Perso je trouve le 7" trop petit pour regarder un film ou une série agréablement... (j'ai une Nexus 7 et un iPad 2).

Mais bon c'est très relatif comme avis et chacun te donnera une réponse différente...

Il faudrait voir se que tu vas en faire d'autre, si tu as besoin de mobilité pour le sortir de la maison le mini est parfait et si c'est que pour chez toi alors l'iPad normal est idéal...


----------



## VodkAtekz (28 Septembre 2013)

Salut 

Enfaite tout dépend de toi, si tu juges que l'écran n'est pas assez grand, ne prend pas un ipad mais prend un iPad de taille classique. Personnellement moi j'ai un iPad mini, j'ai beaucoup de jeux dessus, mais je m'en sers aussi de temps à autre quand je voyage pour regarder des films. Je trouve que l'iPad mini est mieux pour sa taille notamment, tu peux le ranger facilement et le tenir à une main, c'est vraiment très pratique quand tu voyages beaucoup.

Après, la différence-écran normale et rétina tu la remarques vraiment si tu commences à faire de la photo retoucher ou que tu modifies des films, etc. Sinon ça peut être vraiment sympa pour regarder des films de très haute résolution. Personnellement je ne vois pas vraiment de différence d'un écran classique à un rétina pour mon utilisation.

Enfin, je ne te donne que mon point de vue, personnellement je suis plus pour un iPad mini, écran rétina ou non, la qualité est vraiment top ! Et un 32G je trouve que c'est parfait, 16G s&#8217;est vite remplie et 64G ça fait un peu gros, mais encore une fois il s'agit de mon point de vue.

à bientôt


----------



## xmbxmb (28 Septembre 2013)

Merci beaucoup pour vos réponses !

L'utilisation que j'en ferai est principalement de la lecture de films/séries, de la navigation web et peut être aussi de la lecture de journaux et magazines. Pas de jeux a priori, ni de retouche photo ou video.

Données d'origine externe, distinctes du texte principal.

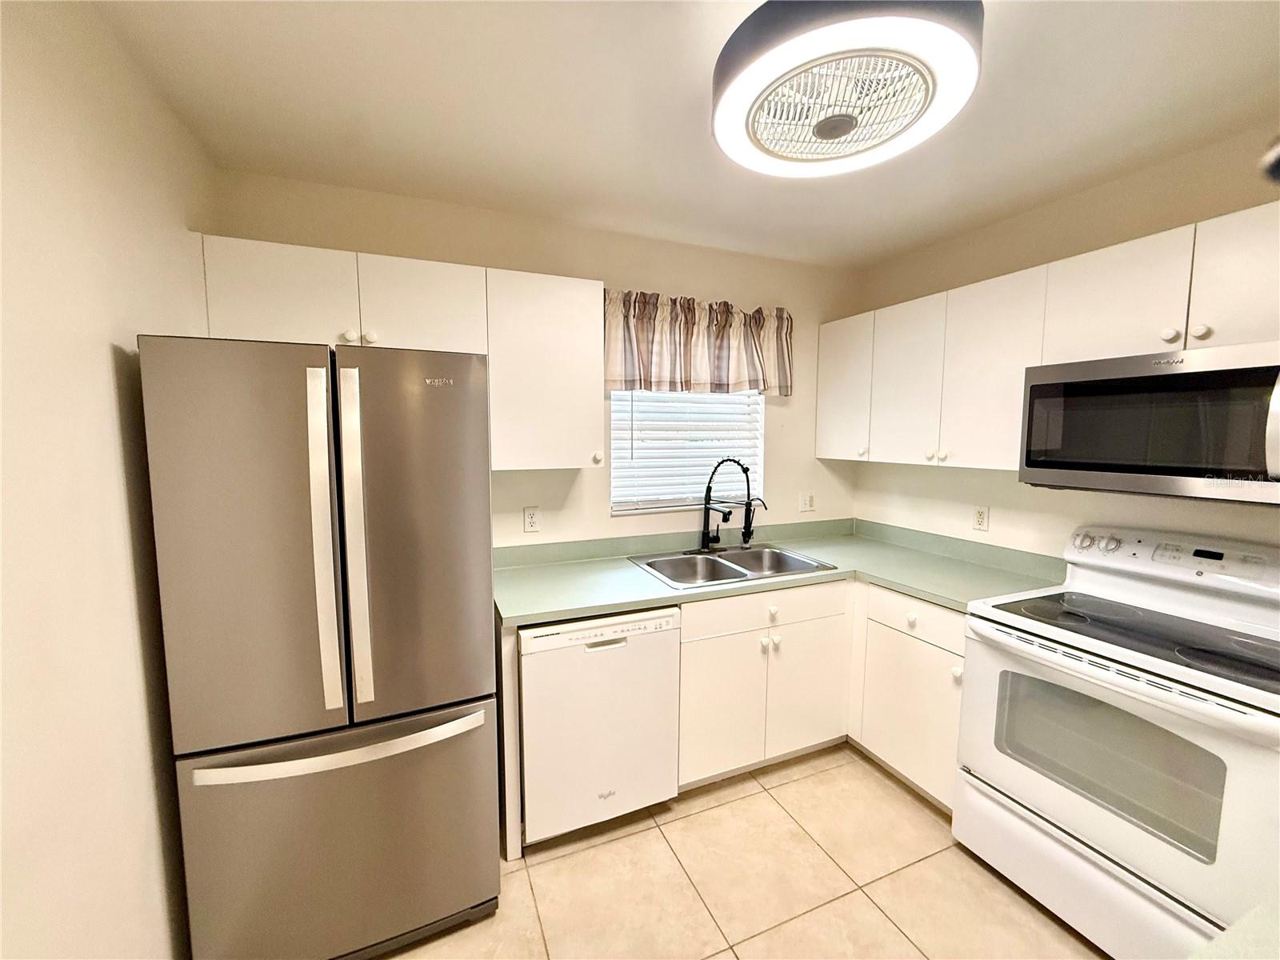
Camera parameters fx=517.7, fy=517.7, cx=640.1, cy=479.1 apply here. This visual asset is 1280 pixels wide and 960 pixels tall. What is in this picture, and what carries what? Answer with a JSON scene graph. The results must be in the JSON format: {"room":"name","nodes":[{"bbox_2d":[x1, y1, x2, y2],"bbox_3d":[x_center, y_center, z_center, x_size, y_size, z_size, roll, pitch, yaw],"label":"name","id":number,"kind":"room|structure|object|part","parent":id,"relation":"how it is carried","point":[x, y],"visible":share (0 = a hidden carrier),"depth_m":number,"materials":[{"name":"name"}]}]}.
{"room":"kitchen","nodes":[
{"label":"kitchen","id":0,"kind":"room"},
{"bbox_2d":[0,0,214,959],"bbox_3d":[-0.772,0.287,0.079,0.133,2.467,4.057,-2,6,-23],"label":"left wall","id":1,"kind":"structure","parent":0,"point":[96,372],"depth_m":1.05,"materials":[{"name":"beige paint"}]},
{"bbox_2d":[205,168,861,550],"bbox_3d":[-0.115,0.045,2.625,3.158,2.450,0.138,-2,6,-23],"label":"back wall","id":2,"kind":"structure","parent":0,"point":[486,257],"depth_m":2.46,"materials":[{"name":"beige paint"}]},
{"bbox_2d":[191,233,601,470],"bbox_3d":[-0.817,-0.423,2.000,1.298,0.748,0.347,-2,6,-23],"label":"upper cabinet","id":3,"kind":"object","parent":2,"relation":"attached to","point":[263,318],"visible":0.78,"depth_m":1.88,"materials":[{"name":"white paint"}]},
{"bbox_3d":[-1.185,-0.589,1.713,0.386,0.363,0.064,-2,6,-23],"label":"cabinet door","id":4,"kind":"part","parent":3,"relation":"part of","materials":[{"name":"white"}]},
{"bbox_3d":[-0.784,-0.599,1.877,0.374,0.365,0.085,-2,6,-23],"label":"cabinet door","id":5,"kind":"part","parent":3,"relation":"part of","materials":[{"name":"white"}]},
{"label":"knob","id":6,"kind":"part","parent":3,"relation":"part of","materials":[{"name":"white"}]},
{"bbox_2d":[522,505,540,532],"bbox_3d":[-0.497,0.183,2.363,0.071,0.116,0.009,-2,6,-23],"label":"wall outlet","id":7,"kind":"object","parent":2,"relation":"attached to","point":[531,520],"visible":0.98,"depth_m":2.36,"materials":[{"name":"white plastic"}]},
{"bbox_2d":[609,388,764,514],"bbox_3d":[0.247,-0.326,2.737,0.903,0.982,0.114,-2,6,-23],"label":"window","id":8,"kind":"structure","parent":2,"relation":"in","point":[661,504],"depth_m":2.75,"materials":[{"name":"white"}]},
{"bbox_2d":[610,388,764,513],"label":"window blind","id":9,"kind":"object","parent":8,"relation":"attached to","point":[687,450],"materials":[{"name":"white plastic"}]},
{"bbox_2d":[603,288,791,396],"bbox_3d":[0.287,-0.663,2.576,1.080,0.477,0.129,-2,6,-23],"label":"valance","id":10,"kind":"object","parent":2,"relation":"attached to","point":[616,372],"visible":0.87,"depth_m":2.54,"materials":[{"name":"fabric"}]},
{"bbox_2d":[798,490,815,512],"bbox_3d":[0.975,0.132,3.019,0.110,0.117,0.015,-2,6,-23],"label":"light switch","id":11,"kind":"object","parent":2,"relation":"attached to","point":[810,501],"visible":0.99,"depth_m":3.02,"materials":[{"name":"white plastic"}]},
{"bbox_2d":[88,0,1279,266],"bbox_3d":[0.685,-1.039,0.659,3.289,0.101,4.291,-2,6,-23],"label":"ceiling","id":12,"kind":"structure","parent":0,"point":[719,227],"depth_m":1.49,"materials":[{"name":"white paint"}]},
{"bbox_2d":[710,0,981,177],"bbox_3d":[0.461,-0.954,1.234,0.584,0.215,0.596,-2,6,-23],"label":"ceiling fan light","id":13,"kind":"object","parent":12,"relation":"attached to","point":[838,133],"visible":0.99,"depth_m":1.12,"materials":[{"name":"white plastic"}]},
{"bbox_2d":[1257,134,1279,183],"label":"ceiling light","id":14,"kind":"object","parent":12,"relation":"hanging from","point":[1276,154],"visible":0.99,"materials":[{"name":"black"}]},
{"bbox_2d":[376,744,1104,959],"bbox_3d":[0.647,1.509,0.815,3.268,0.099,4.187,-2,6,-23],"label":"floor","id":15,"kind":"structure","parent":0,"point":[873,910],"depth_m":1.73,"materials":[{"name":"beige tile"}]},
{"bbox_2d":[137,332,499,959],"bbox_3d":[-0.915,0.490,1.706,0.751,1.750,0.843,-2,6,-23],"label":"refrigerator","id":16,"kind":"object","parent":15,"relation":"on","point":[478,485],"visible":1,"depth_m":1.34,"materials":[{"name":"silver metal"}]},
{"bbox_3d":[-0.979,0.181,1.323,0.426,0.995,0.112,-2,6,-23],"label":"door","id":17,"kind":"part","parent":16,"relation":"part of","materials":[{"name":"silver metal"}]},
{"bbox_3d":[-0.804,0.177,1.330,0.052,0.838,0.091,-2,6,-23],"label":"handle","id":18,"kind":"part","parent":16,"relation":"part of","materials":[{"name":"silver metal"}]},
{"bbox_3d":[-0.798,1.023,1.485,0.917,0.671,0.125,-2,6,-23],"label":"freezer drawer","id":19,"kind":"part","parent":16,"relation":"part of","materials":[{"name":"silver metal"}]},
{"bbox_3d":[-0.777,0.709,1.403,0.743,0.035,0.112,-2,6,-23],"label":"freezer handle","id":20,"kind":"part","parent":16,"relation":"part of","materials":[{"name":"silver metal"}]},
{"bbox_3d":[-0.746,0.177,1.374,0.049,0.852,0.090,-2,6,-23],"label":"handle","id":21,"kind":"part","parent":16,"relation":"part of","materials":[{"name":"silver metal"}]},
{"bbox_3d":[-0.626,0.173,1.465,0.437,1.000,0.129,-2,6,-23],"label":"door","id":22,"kind":"part","parent":16,"relation":"part of","materials":[{"name":"silver metal"}]},
{"bbox_2d":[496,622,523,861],"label":"end panel","id":23,"kind":"object","parent":15,"relation":"on","point":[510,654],"visible":0.51,"depth_m":1.79,"materials":[{"name":"white wood"}]},
{"bbox_2d":[517,606,683,846],"bbox_3d":[-0.246,0.893,2.165,0.605,0.852,0.627,-2,6,-23],"label":"dishwasher","id":24,"kind":"object","parent":15,"relation":"on","point":[624,646],"visible":0.8,"depth_m":1.87,"materials":[{"name":"white"}]},
{"bbox_2d":[680,576,960,813],"bbox_3d":[0.796,0.888,2.364,1.154,0.845,0.858,-2,6,-23],"label":"base cabinet","id":25,"kind":"object","parent":15,"relation":"on","point":[685,670],"visible":0.45,"depth_m":2.19,"materials":[{"name":"white paint"}]},
{"bbox_3d":[0.343,0.973,2.187,0.380,0.555,0.069,-2,6,-23],"label":"cabinet door","id":26,"kind":"part","parent":25,"relation":"part of","materials":[{"name":"white"}]},
{"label":"knob","id":27,"kind":"part","parent":25,"relation":"part of","materials":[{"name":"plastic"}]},
{"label":"knob","id":28,"kind":"part","parent":25,"relation":"part of","materials":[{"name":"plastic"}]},
{"bbox_2d":[489,518,1067,625],"bbox_3d":[0.528,0.395,2.335,2.287,0.123,1.026,-2,6,-23],"label":"countertop","id":29,"kind":"structure","parent":25,"relation":"on","point":[634,574],"depth_m":2.29,"materials":[{"name":"green laminate"}]},
{"bbox_2d":[628,542,839,588],"bbox_3d":[0.415,0.476,2.439,0.833,0.176,0.567,-2,6,-23],"label":"sink","id":30,"kind":"object","parent":29,"relation":"in","point":[735,571],"visible":0.67,"depth_m":2.52,"materials":[{"name":"silver metal"}]},
{"bbox_2d":[699,456,755,550],"bbox_3d":[0.432,0.124,2.584,0.310,0.477,0.220,-2,6,-23],"label":"faucet","id":31,"kind":"object","parent":30,"relation":"on","point":[709,488],"visible":1,"depth_m":2.61,"materials":[{"name":"black metal"}]},
{"bbox_2d":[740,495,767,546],"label":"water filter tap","id":32,"kind":"object","parent":30,"relation":"on","point":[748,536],"visible":0.98,"depth_m":2.72,"materials":[{"name":"black metal"}]},
{"bbox_3d":[0.764,0.964,2.379,0.391,0.545,0.079,-2,6,-23],"label":"cabinet door","id":33,"kind":"part","parent":25,"relation":"part of","materials":[{"name":"white paint"}]},
{"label":"knob","id":34,"kind":"part","parent":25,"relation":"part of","materials":[{"name":"white"}]},
{"bbox_3d":[1.146,0.572,2.163,0.044,0.139,0.460,-2,6,-23],"label":"drawer","id":35,"kind":"part","parent":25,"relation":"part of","materials":[{"name":"white paint"}]},
{"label":"knob","id":36,"kind":"part","parent":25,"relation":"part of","materials":[{"name":"white"}]},
{"bbox_2d":[955,522,1279,959],"bbox_3d":[1.567,0.792,1.617,0.714,1.168,0.777,-2,6,-23],"label":"stove","id":37,"kind":"object","parent":15,"relation":"on","point":[1117,848],"visible":0.99,"depth_m":1.51,"materials":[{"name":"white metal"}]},
{"bbox_3d":[1.319,1.199,1.587,0.095,0.254,0.720,-2,6,-23],"label":"storage drawer","id":38,"kind":"part","parent":37,"relation":"part of","materials":[{"name":"white metal"}]},
{"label":"control knobs","id":39,"kind":"part","parent":37,"relation":"part of","materials":[{"name":"plastic"}]},
{"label":"knob","id":40,"kind":"part","parent":37,"relation":"part of","materials":[{"name":"white plastic"}]},
{"bbox_3d":[1.830,0.261,1.799,0.198,0.121,0.650,-2,6,-23],"label":"control panel","id":41,"kind":"part","parent":37,"relation":"part of","materials":[{"name":"white plastic"}]},
{"bbox_2d":[1191,900,1279,959],"bbox_3d":[0.953,0.603,0.380,0.816,0.041,0.642,-2,6,-23],"label":"countertop","id":42,"kind":"structure","parent":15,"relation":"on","point":[1222,939],"depth_m":0.63,"materials":[{"name":"laminate"}]},
{"bbox_2d":[851,121,1279,562],"bbox_3d":[2.109,0.158,1.421,0.132,2.440,3.901,-2,6,-23],"label":"right wall","id":43,"kind":"structure","parent":0,"point":[939,477],"depth_m":2.13,"materials":[{"name":"beige paint"}]},
{"bbox_2d":[972,504,990,531],"bbox_3d":[1.592,0.181,2.423,0.008,0.116,0.072,-2,6,-23],"label":"wall outlet","id":44,"kind":"object","parent":43,"relation":"attached to","point":[982,514],"visible":0.98,"depth_m":2.42,"materials":[{"name":"white plastic"}]},
{"bbox_2d":[818,200,1279,475],"bbox_3d":[1.619,-0.410,1.989,0.347,0.751,2.298,-2,6,-23],"label":"upper cabinet run","id":45,"kind":"object","parent":43,"relation":"attached to","point":[1042,281],"visible":0.83,"depth_m":1.95,"materials":[{"name":"white"}]},
{"bbox_3d":[1.073,-0.489,2.774,0.090,0.708,0.387,-2,6,-23],"label":"cabinet door","id":46,"kind":"part","parent":45,"relation":"part of","materials":[{"name":"white"}]},
{"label":"knob","id":47,"kind":"part","parent":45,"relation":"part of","materials":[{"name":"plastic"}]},
{"bbox_3d":[1.244,-0.436,2.452,0.086,0.730,0.368,-2,6,-23],"label":"cabinet door","id":48,"kind":"part","parent":45,"relation":"part of","materials":[{"name":"white"}]},
{"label":"knob","id":49,"kind":"part","parent":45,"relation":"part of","materials":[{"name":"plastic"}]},
{"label":"knob","id":50,"kind":"part","parent":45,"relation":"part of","materials":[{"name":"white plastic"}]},
{"bbox_3d":[1.424,-0.414,2.121,0.147,0.741,0.382,-2,6,-23],"label":"cabinet door","id":51,"kind":"part","parent":45,"relation":"part of","materials":[{"name":"white"}]},
{"bbox_3d":[1.571,-0.575,1.730,0.121,0.400,0.359,-2,6,-23],"label":"cabinet door","id":52,"kind":"part","parent":45,"relation":"part of","materials":[{"name":"white"}]},
{"bbox_2d":[1019,340,1279,503],"bbox_3d":[1.696,-0.164,1.585,0.448,0.419,0.769,-2,6,-23],"label":"microwave","id":53,"kind":"object","parent":45,"relation":"attached to","point":[1172,474],"visible":1,"depth_m":1.52,"materials":[{"name":"metal"}]},
{"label":"microwave handle","id":54,"kind":"part","parent":53,"relation":"part of","materials":[{"name":"silver metal"}]},
{"bbox_3d":[1.726,-0.542,1.425,0.064,0.401,0.304,-2,6,-23],"label":"cabinet door","id":55,"kind":"part","parent":45,"relation":"part of","materials":[{"name":"white"}]}
]}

Vu vos réponses, c'est en effet assez subjectif. Je crois que je vais attendre avec impatiente les nouveaux modèles et je me déciderai ! 

Merci encore !


----------



## doupold (28 Septembre 2013)

xmbxmb a dit:


> Merci beaucoup pour vos réponses !
> 
> L'utilisation que j'en ferai est principalement de la lecture de films/séries, de la navigation web et peut être aussi de la lecture de journaux et magazines. Pas de jeux a priori, ni de retouche photo ou video.
> 
> ...



Une question primordiale dans le choix entre iPad et iPad mini: sédentaire ou nomade? La différence est énorme en terme de mobilité: l'iPad mini n'est BEAUCOUP plus.


----------